Doug Lemov's field notes

Reflections on teaching, literacy, coaching, and practice.

03.23.13Giving the Gator


Not bragging, just saying- that’s me and that’s the Grady Gator. He’s big.

Did I mention that one of the reasons for the positive mojo over at Grady Middle School is definitely the Gator?  (With whom, I am a little proud to say, I had my pic taken today.)

Every week one designated member of the staff “has the gator.”  He or she observes throughout the school and then sends out a note ot the staff, highlighting some of the bright spots they saw in their journeys.

The. Gator.

Ms. James and the Gator. I think he likes her better.

For example, here’s what one teacher wrote: “I had the opportunity this week to observe several classrooms looking for TLAC strategies. Needless to say I was very impressed with all of the teachers who allowed me to observe their best practices. What I observed throughout all of the classes was TLAC strategies such as “Stretch it”, Systems and Routines, Threshold, Strong Voice, Right is Right, 100%, Positive Framing, and No Opt Out. We have some really great teachers at Grady and just visiting each class for five or ten minutes reminds me, teaches me, and motivates me to apply the many best practices I see happening in other classrooms. What I see at Grady are teachers just doing what they do, being natural and authentic to their own teaching styles, bringing a variety of expectations and learning experiences to our student body.

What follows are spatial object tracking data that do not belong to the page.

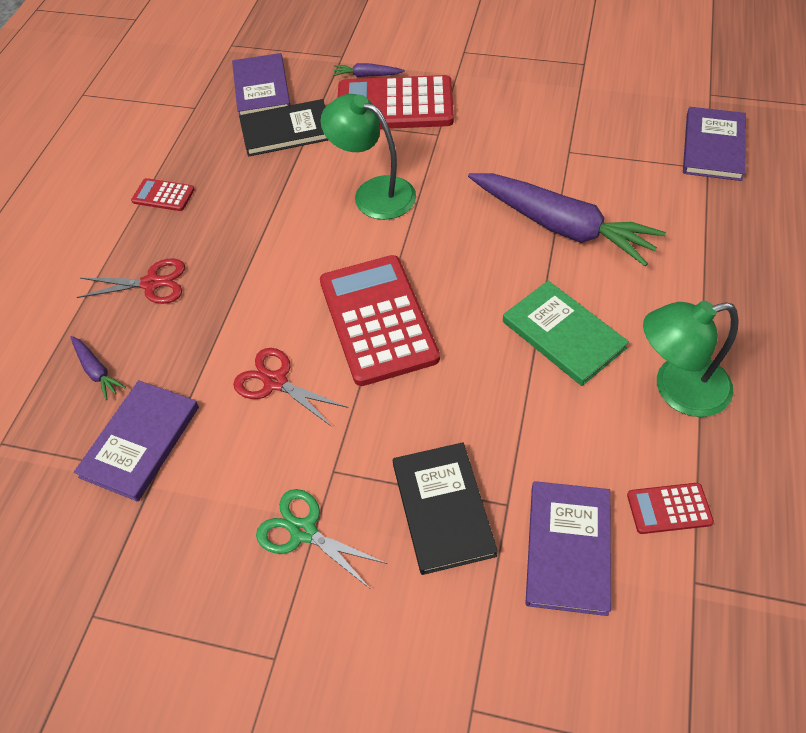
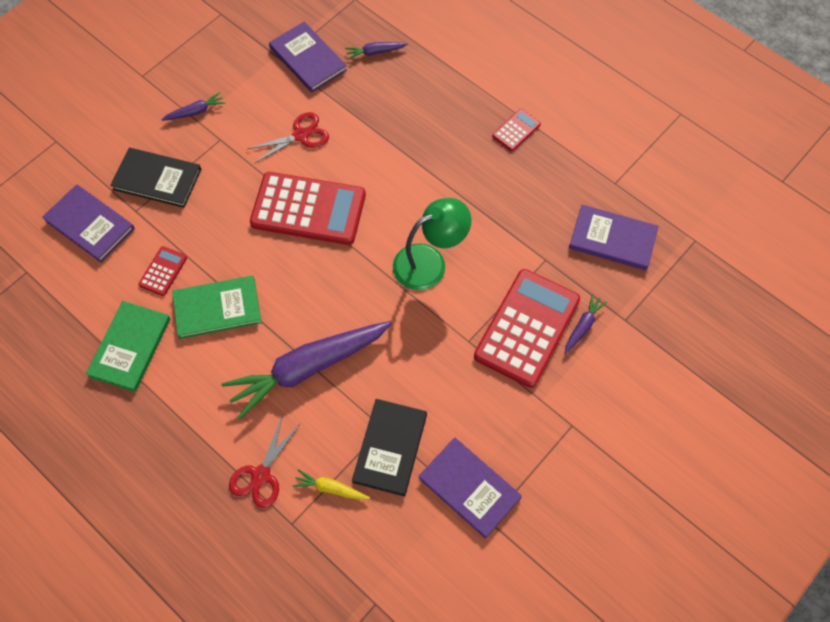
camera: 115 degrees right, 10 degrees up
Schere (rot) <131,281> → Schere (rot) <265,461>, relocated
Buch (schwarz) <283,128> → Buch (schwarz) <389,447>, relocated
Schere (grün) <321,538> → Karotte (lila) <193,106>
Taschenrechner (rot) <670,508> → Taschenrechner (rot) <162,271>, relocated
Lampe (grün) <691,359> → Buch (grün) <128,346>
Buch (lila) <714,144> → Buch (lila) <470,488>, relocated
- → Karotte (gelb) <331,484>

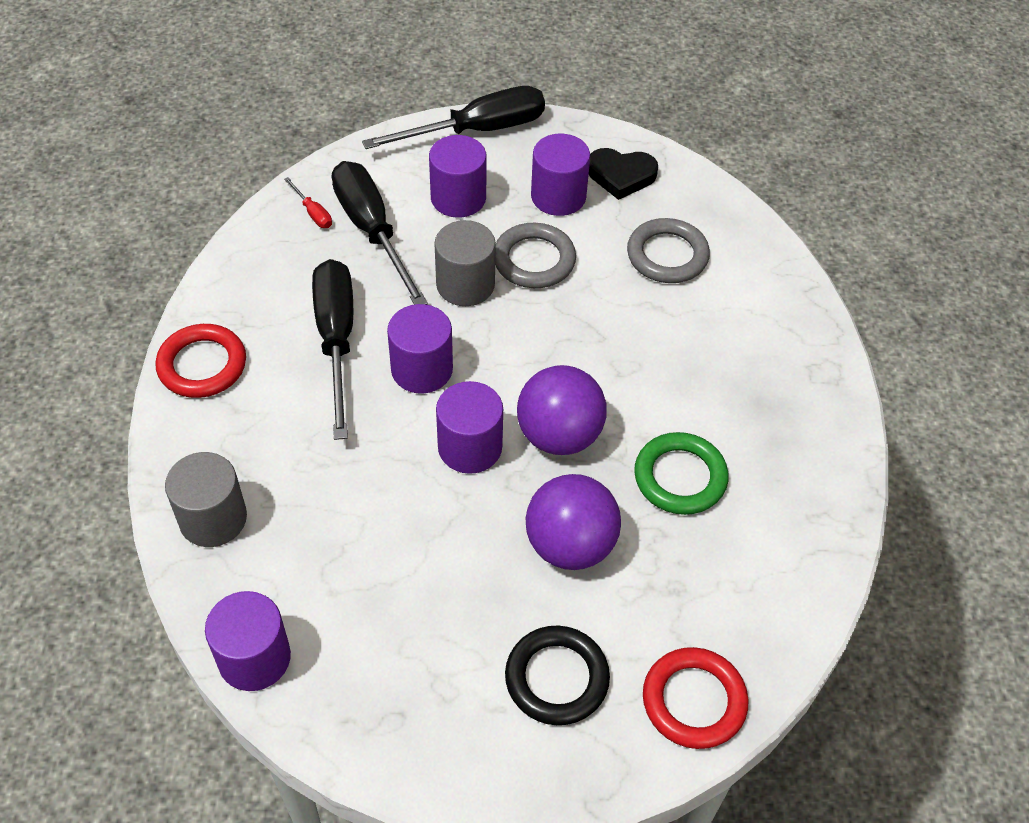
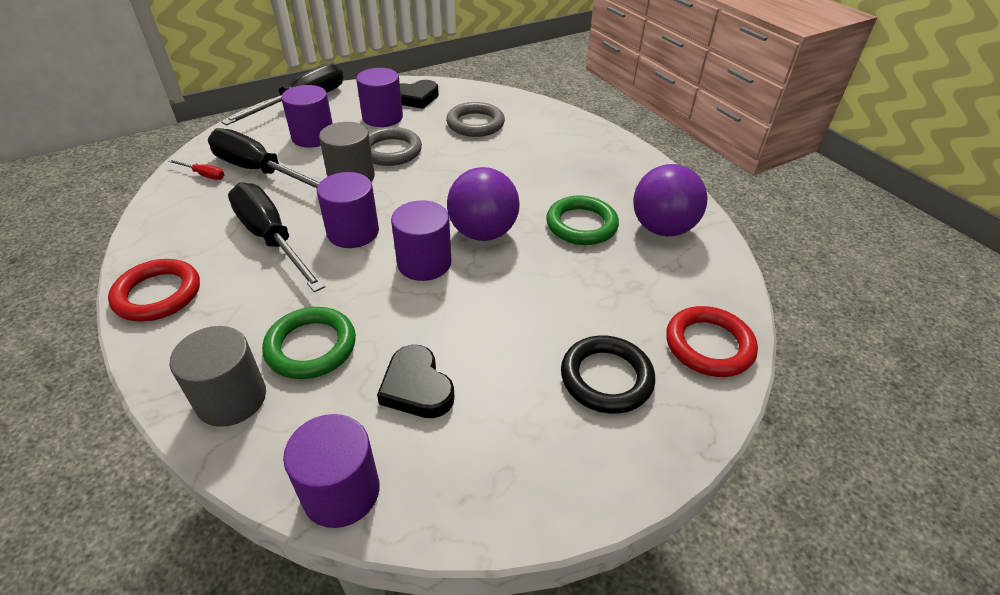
camera: 30 degrees left, 10 degrees down
Ball (lila) <573,522> → Ball (lila) <670,200>, relocated
- → Ring (grün) <309,343>
- → Herz (schwarz) <415,381>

Or this one:  “As I walked around and did my observations, I was amazed at how many teachers were easily using multiple TLAC strategies. I got to witness No Opt Out, Cold Call, Positive Framing, Smooth Transition, and Check for Understanding. I was getting more engaged in the lesson because I was amazed that the TLAC strategies pull you into the lesson. By witnessing the teachers in action, I gain a better understanding and an eager attitude to use more TLAC strategies in my everyday lesson. What I see at Grady are teachers just doing what they do, being natural and authentic to their own teaching styles, bringing a variety of expectations and learning experiences to our student body.”

It’s worth noting that the esprit de corps is crazy high at Grady.  And is there any wonder why? They’re constantly building a culture that honors each other’s work and opening their doors and being transparent about what they do–read: trustung each other.

Anyway after the group praise, the Gator for that week singles out one person for special props. That person gets the Gator for next week and does the observation and the awarding next time around.  Here are the kinds of things that they say about one another when givin’ the Gator:

 “I loved walking around campus and seeing all of the TLAC-ing going on! This week I popped in many of your classrooms and saw a collection of Cold Calling, numerous No Opt Outs, hundreds of 100%’s, and a sampling of Strong Voice! One terrific teacher, or as she prefers to be called la profesora perfecta, really stood out. Congrats to this week’s TLACer, Señorita Hodgins for the tremendous amount of techniques I saw while observing her class!  When I entered the room, students were diligently working on copying their new vocabulary words into their notebooks so that they could study for their upcoming quiz. Once the class was done, she asked for 100% of the eyes to be on her. She waited for one naughty kid in the back to get himself together—and then she briefly reviewed the procedure for the game they were going to play. While giving instructions she used tools to Check for Understanding—like “shake your head yes or no,” “fist to five,” and “hands in the air if you know what to do.” They then started their game of Quiz, Quiz, Trade—which you could tell was a System and Routine for reviewing vocab words, as they knew exactly what to do. All of the kids were actively engaged—and Ms. Hodgins and I even joined in the fun.” 

Or this: “This week the Grady TLAC Gator will be rooming with Mr. Jackson, 7th grade LA.  During my short visit I observed the “Do it Again”, “What to Do”, and “Stretch it”  strategy. Mr. Jackson specifically utilized the Right is Right strategy and Stretch it strategy. When a student answered a question the student was required to answer in a complete sentence rephrasing the answer into a sentence, no doubt serving to reinforce for  every student the concept being taught. Like Jeopardy, there should be a proper way to verbally respond to questions. Mr. Jackson has instilled those expectations in his students already in the early days of our school year.”

I mean, who doesn’t want to work at a place that’s all about 1) getting better 2) honoring your peers 3) taking your picture with a large metallic gator, right.